◆ REQUIRED WORK: Before copying, set the pictures aside; then repeat every line below verbatim.

◆ DATA PROVIDED:

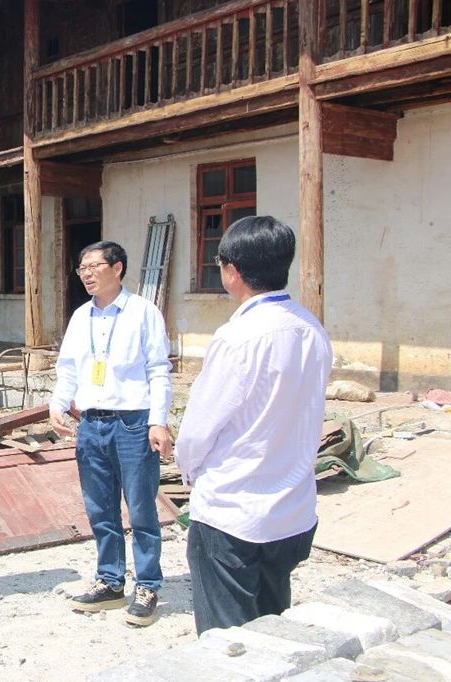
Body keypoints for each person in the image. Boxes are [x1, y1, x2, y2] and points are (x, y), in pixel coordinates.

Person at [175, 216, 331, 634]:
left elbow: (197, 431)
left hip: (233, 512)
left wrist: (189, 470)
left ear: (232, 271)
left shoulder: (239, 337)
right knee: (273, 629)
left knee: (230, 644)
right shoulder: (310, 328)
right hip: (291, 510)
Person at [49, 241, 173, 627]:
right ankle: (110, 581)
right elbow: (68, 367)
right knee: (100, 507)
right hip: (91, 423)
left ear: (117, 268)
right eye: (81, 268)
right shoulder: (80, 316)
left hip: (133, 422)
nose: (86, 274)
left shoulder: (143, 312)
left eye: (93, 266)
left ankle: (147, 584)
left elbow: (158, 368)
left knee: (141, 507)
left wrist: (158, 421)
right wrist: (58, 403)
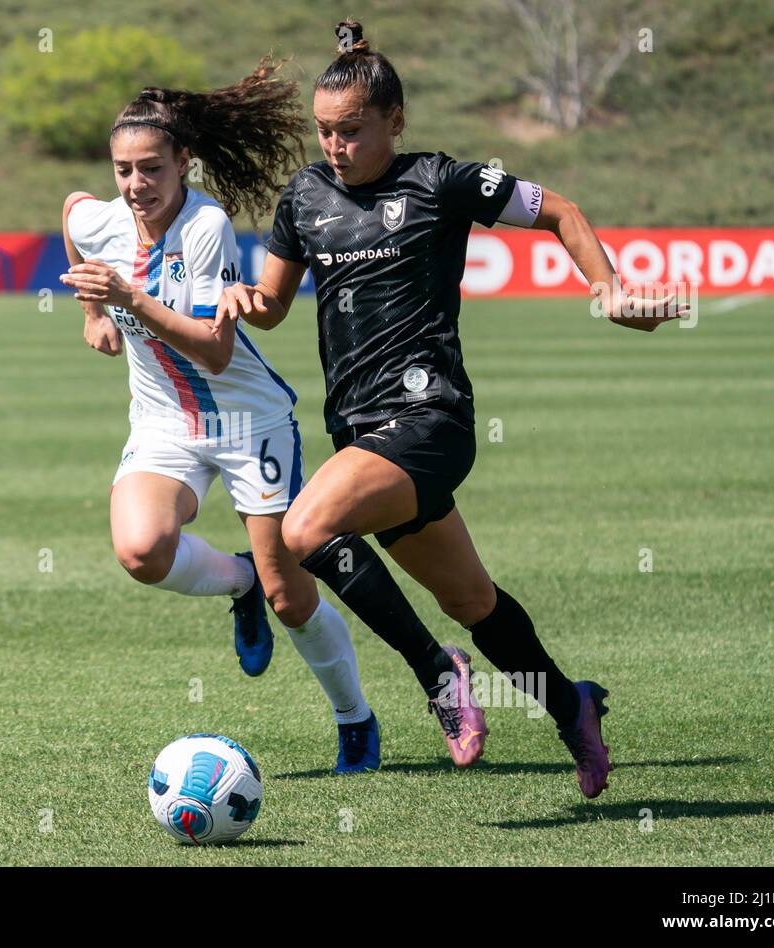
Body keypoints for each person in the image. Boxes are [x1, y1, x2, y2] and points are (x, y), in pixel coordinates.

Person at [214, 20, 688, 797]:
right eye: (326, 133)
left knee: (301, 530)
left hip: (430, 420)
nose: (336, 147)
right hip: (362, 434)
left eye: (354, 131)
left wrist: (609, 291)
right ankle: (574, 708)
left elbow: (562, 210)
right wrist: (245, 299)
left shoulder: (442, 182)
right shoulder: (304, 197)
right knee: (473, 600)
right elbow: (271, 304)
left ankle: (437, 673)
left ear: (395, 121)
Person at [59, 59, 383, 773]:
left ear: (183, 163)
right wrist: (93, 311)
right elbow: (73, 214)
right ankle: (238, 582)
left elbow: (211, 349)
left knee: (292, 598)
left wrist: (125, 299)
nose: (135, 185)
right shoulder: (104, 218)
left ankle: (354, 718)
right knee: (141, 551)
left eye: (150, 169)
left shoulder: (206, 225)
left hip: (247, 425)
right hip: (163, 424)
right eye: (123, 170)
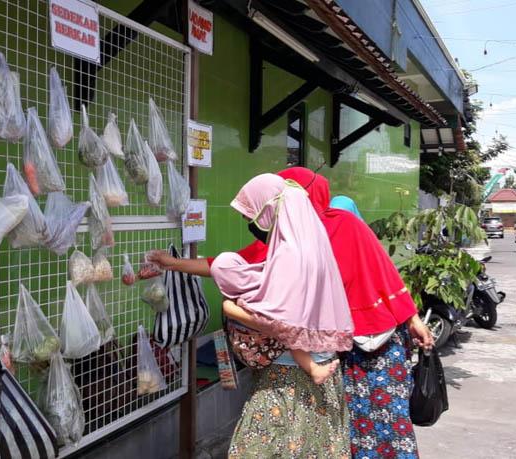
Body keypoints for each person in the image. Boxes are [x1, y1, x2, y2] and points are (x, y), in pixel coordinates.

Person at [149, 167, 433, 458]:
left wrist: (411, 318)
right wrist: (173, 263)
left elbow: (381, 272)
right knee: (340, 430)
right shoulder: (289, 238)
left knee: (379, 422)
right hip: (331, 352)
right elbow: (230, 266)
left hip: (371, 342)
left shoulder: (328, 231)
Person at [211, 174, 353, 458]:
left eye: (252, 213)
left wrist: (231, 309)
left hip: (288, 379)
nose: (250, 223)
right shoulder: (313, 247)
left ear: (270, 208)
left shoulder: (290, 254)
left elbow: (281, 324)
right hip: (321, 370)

◆ ANSWER FOR THIS EXERCISE:
Body keypoints for each person in the image. Boxes are [x1, y1, x2, y2] and points are (x, y), in pixel coordinates.

Person at [175, 216, 331, 634]:
left elbow: (197, 431)
left hip: (233, 512)
left wrist: (189, 470)
left ear: (232, 271)
left shoulder: (239, 337)
right knee: (273, 629)
left knee: (230, 644)
right shoulder: (310, 328)
right hip: (291, 510)
Person at [49, 241, 173, 627]:
right ankle: (110, 581)
right elbow: (68, 367)
right knee: (100, 507)
right hip: (91, 423)
left ear: (117, 268)
right eye: (81, 268)
right shoulder: (80, 316)
left hip: (133, 422)
nose: (86, 274)
left shoulder: (143, 312)
left eye: (93, 266)
left ankle: (147, 584)
left elbow: (158, 368)
left knee: (141, 507)
left wrist: (158, 421)
right wrist: (58, 403)
Body keypoints for each person in the image. Boxes are [x1, y1, x2, y2] and points are (x, y), in pixel coordinates.

Person at [214, 20, 688, 797]:
right eye: (326, 133)
left knee: (301, 530)
left hip: (430, 420)
nose: (336, 147)
right hip: (362, 434)
left eye: (354, 131)
left wrist: (609, 291)
right ankle: (574, 708)
left elbow: (562, 210)
right wrist: (245, 299)
left shoulder: (442, 182)
right shoulder: (304, 197)
right knee: (473, 600)
right elbow: (271, 304)
left ankle: (437, 673)
left ear: (395, 121)
Person at [59, 59, 383, 773]:
left ear: (183, 163)
right wrist: (93, 311)
right elbow: (73, 214)
right ankle: (238, 582)
left elbow: (211, 349)
left knee: (292, 598)
left wrist: (125, 299)
nose: (135, 185)
right shoulder: (104, 218)
left ankle: (354, 718)
right knee: (141, 551)
left eye: (150, 169)
left shoulder: (206, 225)
left hip: (247, 425)
right hip: (163, 424)
right eye: (123, 170)
Body keypoints for each person in the image. Boxes are [x1, y1, x2, y2] and points are (x, y), in pixel coordinates.

Person at [149, 167, 433, 458]:
left wrist: (411, 318)
right wrist: (173, 263)
left elbow: (381, 272)
right knee: (340, 430)
right shoulder: (289, 238)
left knee: (379, 422)
right hip: (331, 352)
right elbow: (230, 266)
left hip: (371, 342)
left shoulder: (328, 231)
Person at [211, 174, 353, 458]:
left eye: (252, 213)
left wrist: (231, 309)
left hip: (288, 379)
nose: (250, 223)
right shoulder: (313, 247)
left ear: (270, 208)
left shoulder: (290, 254)
left elbow: (281, 324)
right hip: (321, 370)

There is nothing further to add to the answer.